Document Details

Document Type:   Dissertation
Title:   Mechanisms of Growth Hormone Enhancement of Excitatory Synaptic Transmission in Hippocampus
College:   Joan C. Edwards School of Medicine
Degree Program:   Biomedical Sciences, Ph.D.
Degree:   Doctor of Philosophy
Committee Director:   Lawrence M Grover
Document Availability:   Document available for World-Wide access.

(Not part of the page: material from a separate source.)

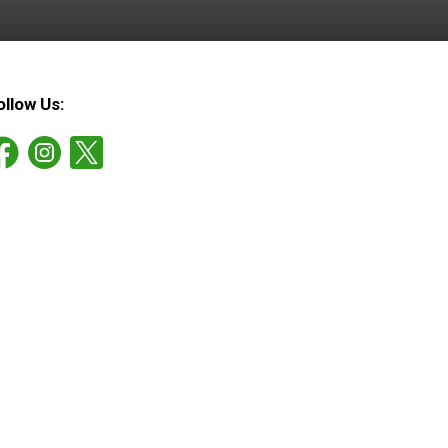
ollow Us:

Date of Defense:   04/25/2005

Growth hormone (GH) deficiency is associated with impaired learning and memory. One possible target for GH effects on memory is the hippocampus, a brain region containing GH receptors (GHRs). To determine if GH acutely alters hippocampal function, recombinant human GH (rhGH) was applied to in vitro rat hippocampal brain slices. Extracellular recordings were used to assess effects of GH on the field EPSP (fEPSP) and long-term potentiation (LTP) of the fEPSP. GHR expression was measured in GH-treated and control rat hippocampal slices using RT-PCR. The GH signaling pathway was investigated by studying the effect of GH on the fEPSP after block of Janus kinase (JAK) by tyrphostin AG 490, phosphoinositide-3-kinase (PI3-kinase) by wortmanin, and mitogen-activated/extracellular response protein kinase kinase (MEK) by U0126. To determine if protein synthesis is required, hippocampal slices were perfused with cycloheximide, a protein synthesis inhibitor. I examined the effects of GH on pharmacologically isolated N-methyl-D-aspartate receptor (NMDAR)-and -amino-3-hydroxy-5-methyl-4-isoxazolepropionate receptor (AMPAR)-mediated fEPSPs. Using western blotting, total and phosphorylated STAT5A/B, and NMDAR subunits NR1, NR2A, and NR2B were measured in GH-treated and control slices. GH caused a gradual (2 hr) increase in fEPSP amplitude during application that was maintained for more than 4 hours. Prior GH treatment (3hr) prevented additional potentiation by tetanus (100Hz, 1s), indicating that similar mechanisms contribute to both. GH caused equivalent enhancement of isolated NMDAR-fEPSPs and dual component fEPSP, indicating that GH effects are mediated in part by NMDARs. GH enhancement of fEPSPs was blocked by inhibitors of protein synthesis, JAK, PI3-kinase, and MEK, implicating all of these signaling mechanisms in GH enhancement of synaptic transmission. In vitro GH treatment of hippocampal brain slices for 15-30 min failed to alter either total or phosphorylated STAT 5a/b. In vitro GH treatment of hippocampal brain slices (3 hr) increased GHR mRNA, decreased NR2B protein, and increased NR2A/NR2B ratio. My results clearly demonstrate a previously unknown role for GH as a short-term modulator of hippocampal synaptic function.